• [Given data]:
--------------------------------

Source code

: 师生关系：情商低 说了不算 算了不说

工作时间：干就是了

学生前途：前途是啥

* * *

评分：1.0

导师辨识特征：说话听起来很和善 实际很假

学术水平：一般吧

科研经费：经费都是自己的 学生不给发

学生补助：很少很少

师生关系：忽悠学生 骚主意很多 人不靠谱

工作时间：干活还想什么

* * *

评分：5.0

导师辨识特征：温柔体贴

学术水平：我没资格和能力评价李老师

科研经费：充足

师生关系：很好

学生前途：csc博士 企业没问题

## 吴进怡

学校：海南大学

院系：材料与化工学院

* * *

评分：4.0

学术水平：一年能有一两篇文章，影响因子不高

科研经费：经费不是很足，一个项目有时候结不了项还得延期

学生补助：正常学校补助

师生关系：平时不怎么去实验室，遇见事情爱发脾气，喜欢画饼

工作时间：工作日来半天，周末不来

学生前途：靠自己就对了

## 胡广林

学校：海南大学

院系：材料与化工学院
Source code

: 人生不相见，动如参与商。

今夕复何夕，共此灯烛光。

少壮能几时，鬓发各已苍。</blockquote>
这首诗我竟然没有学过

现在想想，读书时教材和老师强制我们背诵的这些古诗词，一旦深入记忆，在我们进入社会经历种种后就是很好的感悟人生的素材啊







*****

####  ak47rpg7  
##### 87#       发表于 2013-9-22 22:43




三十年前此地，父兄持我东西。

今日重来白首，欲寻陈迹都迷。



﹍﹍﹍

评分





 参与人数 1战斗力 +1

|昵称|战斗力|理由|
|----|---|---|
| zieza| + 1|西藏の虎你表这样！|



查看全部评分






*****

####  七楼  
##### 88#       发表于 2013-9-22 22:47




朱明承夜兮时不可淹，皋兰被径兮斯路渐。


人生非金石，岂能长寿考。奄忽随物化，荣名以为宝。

--------------------------------

• [What you will do]: Among the entries, find every line holding "学术水平" and return it.

• [Task result]:
学术水平：一般吧
学术水平：我没资格和能力评价李老师
学术水平：一年能有一两篇文章，影响因子不高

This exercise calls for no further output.